Address for the Opening of the Boston Theatre, September 11, 1854

Welcome, bright eyes, that make our splendors pale:
Ye reverend heads! you generous hands! all hail!
And thou, proud city! to thy triumphs past
Add this to-night, nor let it be thy last;
Be it thy glory to the coming age
To have transmitted no adulterate stage,
That aftertimes may count this beauteous dome
Dear as the hearthstone of a father's home.

Back, airy beings! people of the brain!
Ye kingly shadows, in your graves remain!
Stay, you weird women! wait the fatal bell!
Thou master of the charm, suspend the spell!
Be not impatient on our scene to burst;
You shall be summoned, but your herald first.

Souls of dead bards! that served our ancient art,
Poets! who largely read the human heart,
Tell us why man, when life serenely glides,
Loves the fierce motion that disturbs the tides!
What god impels him, now his land is free,
To play the hero that he cannot be?
What strong illusion, native in his breast,
Made action charm him in his day of rest?

When arms and arsenals are idle shows,
And navies playthings for the world's repose,
The heart, like Nemi, never known to stir,
Becomes a mirror of the things that were:
Then grows the wish, and then is given the power,
To be and feel beyond Life's little hour.
The soldier Æschylus, at such a time,
From the dark realm of passion and of crime,
Called back those mighty shades to walk the earth,
And made them deathless by a second birth.
When all rapt Athens, in that early day,
Sat in the sunshine, at the solemn play;
When to the music of a single flute
The verse was uttered that for us is mute;
When through the orchestra, with slow advance,
The Dorian measure led the choral dance,—
Cold was that soul—oh! dead as Lethe's fen—
That did not fight at Salamis again.

But long ere this, when Bacchus was divine,
At the mad vintage, where the new-made wine
Fired the rude revellers, the learned say
First rose th' uncouth resemblance of a play;
What time Arion of the Lesbian isle
To the wild chorus gave a graver style.
The years are distant, and the light is dim,
Yet hark! the echo of a tragic hymn:
Lo! the fell Mœnads with their visage smeared,
And men made satyrs by the mask and beard.

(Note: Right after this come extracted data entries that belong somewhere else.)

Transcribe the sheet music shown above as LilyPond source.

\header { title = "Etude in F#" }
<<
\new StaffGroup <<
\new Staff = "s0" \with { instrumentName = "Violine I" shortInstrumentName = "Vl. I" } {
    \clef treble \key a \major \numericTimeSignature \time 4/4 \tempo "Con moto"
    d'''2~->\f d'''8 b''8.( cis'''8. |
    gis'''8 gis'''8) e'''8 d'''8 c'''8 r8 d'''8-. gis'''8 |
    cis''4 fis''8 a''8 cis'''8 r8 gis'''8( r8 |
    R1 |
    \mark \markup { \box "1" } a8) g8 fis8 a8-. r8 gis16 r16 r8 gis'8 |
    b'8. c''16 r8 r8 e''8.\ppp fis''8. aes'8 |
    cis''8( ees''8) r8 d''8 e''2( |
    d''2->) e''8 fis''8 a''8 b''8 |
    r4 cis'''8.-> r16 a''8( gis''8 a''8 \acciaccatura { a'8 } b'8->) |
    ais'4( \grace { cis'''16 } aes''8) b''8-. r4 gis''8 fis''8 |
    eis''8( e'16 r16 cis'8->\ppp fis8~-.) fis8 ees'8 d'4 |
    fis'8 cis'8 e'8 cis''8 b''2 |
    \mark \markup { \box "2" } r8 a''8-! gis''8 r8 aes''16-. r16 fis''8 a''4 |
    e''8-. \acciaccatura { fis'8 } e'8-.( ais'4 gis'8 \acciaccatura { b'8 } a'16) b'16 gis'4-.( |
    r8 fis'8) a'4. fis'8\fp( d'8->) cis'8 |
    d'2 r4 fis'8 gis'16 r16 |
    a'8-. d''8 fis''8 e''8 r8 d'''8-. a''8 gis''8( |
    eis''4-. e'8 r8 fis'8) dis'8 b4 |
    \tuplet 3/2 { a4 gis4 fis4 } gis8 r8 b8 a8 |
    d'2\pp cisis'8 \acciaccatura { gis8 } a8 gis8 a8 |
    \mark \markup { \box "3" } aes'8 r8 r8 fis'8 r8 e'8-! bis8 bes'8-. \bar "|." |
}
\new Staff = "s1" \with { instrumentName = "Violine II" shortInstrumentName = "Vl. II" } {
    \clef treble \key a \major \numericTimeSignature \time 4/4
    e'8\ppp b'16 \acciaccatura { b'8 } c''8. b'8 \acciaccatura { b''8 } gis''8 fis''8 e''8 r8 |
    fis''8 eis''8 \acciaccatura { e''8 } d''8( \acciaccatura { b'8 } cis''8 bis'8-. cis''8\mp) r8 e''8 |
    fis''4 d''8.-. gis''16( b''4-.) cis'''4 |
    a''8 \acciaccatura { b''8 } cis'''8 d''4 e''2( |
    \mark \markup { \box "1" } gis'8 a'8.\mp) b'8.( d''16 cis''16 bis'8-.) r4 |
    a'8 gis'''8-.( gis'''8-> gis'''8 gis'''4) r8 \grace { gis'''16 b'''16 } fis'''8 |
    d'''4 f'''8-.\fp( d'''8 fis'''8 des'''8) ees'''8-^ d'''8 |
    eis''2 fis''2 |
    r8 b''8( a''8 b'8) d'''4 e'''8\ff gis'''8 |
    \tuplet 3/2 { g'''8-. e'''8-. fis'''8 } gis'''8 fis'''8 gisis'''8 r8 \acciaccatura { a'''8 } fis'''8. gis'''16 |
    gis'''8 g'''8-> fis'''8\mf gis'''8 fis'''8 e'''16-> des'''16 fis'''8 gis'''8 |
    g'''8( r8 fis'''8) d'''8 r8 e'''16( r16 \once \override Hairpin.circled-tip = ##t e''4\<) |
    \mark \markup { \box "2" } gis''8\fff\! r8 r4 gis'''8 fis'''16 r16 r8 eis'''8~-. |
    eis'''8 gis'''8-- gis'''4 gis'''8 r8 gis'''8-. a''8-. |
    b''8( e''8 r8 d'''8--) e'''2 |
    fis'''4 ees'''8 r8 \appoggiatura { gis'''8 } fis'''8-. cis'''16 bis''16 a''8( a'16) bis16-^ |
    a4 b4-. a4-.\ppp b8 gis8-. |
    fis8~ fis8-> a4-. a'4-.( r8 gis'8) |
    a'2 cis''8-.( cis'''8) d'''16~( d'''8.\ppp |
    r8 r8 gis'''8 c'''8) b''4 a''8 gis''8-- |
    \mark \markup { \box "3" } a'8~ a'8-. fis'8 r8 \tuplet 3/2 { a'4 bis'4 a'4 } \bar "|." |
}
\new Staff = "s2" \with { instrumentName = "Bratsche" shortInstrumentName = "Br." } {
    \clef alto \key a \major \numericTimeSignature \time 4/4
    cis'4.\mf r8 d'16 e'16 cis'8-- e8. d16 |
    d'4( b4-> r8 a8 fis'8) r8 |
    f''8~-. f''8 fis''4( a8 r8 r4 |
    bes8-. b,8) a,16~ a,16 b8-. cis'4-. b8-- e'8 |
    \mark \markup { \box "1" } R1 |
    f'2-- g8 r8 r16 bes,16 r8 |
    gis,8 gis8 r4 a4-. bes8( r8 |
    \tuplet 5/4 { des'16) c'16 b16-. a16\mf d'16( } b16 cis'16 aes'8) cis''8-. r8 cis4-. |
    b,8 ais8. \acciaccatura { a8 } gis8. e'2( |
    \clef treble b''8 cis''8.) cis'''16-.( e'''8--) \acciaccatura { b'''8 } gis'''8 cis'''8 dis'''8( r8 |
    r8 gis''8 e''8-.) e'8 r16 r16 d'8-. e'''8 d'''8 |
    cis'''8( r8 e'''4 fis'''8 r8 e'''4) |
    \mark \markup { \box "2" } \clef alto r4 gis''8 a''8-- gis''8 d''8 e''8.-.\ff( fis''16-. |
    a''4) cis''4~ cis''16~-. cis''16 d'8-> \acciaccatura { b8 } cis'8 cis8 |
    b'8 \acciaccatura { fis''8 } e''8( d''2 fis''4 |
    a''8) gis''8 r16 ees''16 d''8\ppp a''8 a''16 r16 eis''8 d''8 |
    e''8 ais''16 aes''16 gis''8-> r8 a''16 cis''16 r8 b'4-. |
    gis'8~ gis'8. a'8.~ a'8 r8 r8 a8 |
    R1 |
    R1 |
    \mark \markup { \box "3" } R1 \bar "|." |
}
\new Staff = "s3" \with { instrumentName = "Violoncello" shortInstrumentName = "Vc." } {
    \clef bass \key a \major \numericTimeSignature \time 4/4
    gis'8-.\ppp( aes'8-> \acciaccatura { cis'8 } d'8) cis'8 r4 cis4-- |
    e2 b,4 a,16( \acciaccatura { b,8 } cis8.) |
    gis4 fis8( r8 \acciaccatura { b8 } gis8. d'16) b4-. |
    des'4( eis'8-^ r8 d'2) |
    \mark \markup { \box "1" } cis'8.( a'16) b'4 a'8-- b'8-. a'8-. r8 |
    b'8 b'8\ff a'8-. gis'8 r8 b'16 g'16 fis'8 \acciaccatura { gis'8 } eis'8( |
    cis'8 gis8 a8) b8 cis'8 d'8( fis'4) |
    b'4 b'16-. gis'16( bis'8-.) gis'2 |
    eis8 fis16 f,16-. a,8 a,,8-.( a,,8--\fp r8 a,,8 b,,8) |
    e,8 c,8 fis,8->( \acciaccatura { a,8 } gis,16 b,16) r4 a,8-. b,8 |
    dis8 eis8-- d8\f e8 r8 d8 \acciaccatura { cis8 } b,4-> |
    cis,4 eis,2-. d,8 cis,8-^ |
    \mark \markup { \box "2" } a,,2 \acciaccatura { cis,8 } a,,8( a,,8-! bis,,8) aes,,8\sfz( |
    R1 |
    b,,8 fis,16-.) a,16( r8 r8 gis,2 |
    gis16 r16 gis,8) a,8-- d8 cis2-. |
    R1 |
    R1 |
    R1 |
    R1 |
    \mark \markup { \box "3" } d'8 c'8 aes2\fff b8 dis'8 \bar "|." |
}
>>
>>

Such rites have been where now this temple stands:
The savage dramas of the Indian bands;
Near the blue lake and by the midnight fire,
See the red artist and the naked choir!
When the great Sachem with his Pequod court
After the fray assembled at the sport—
See!—'t was but yesterday—their dance describe
The hunt, the war, the triumph of their tribe:
These too were actors, but their show is done;
Their last spectator was the setting sun.

In Charles's days, when tragedy was mean,
Once the light Muse went slipshod on the scene;
Was Charles alone at fault? historian, tell—
We love the sturdy Puritan too well;
What though the drama drooped beneath his ban,
Spite of the bigot we revere the man;
What though he left polluted arts behind,
He brought his sword, his Bible, and his mind.

Something of that austerity be yours,
Since Folly loves what easy Taste endures;
Let our purged altar and its blameless priest
Honor the three-hilled city of the East!
That to the wise our theatre may seem
A nobler school, a loftier Academe!
And Shakespeare's mind, transplanted to the shore
Whose rocks are gold, whose sands are shining ore,
(Or far as Freedom's onward march may draw
Arts without arms, and without conquest, Law),
A sacred well! from whose o'erflowing brink
Each generation in its turn may drink;
So shall your children thank you, not alone
For wealth of empire grasping every zone,
But write these words on Memory's grateful page,
Sons of the Pilgrims! you redeemed our stage.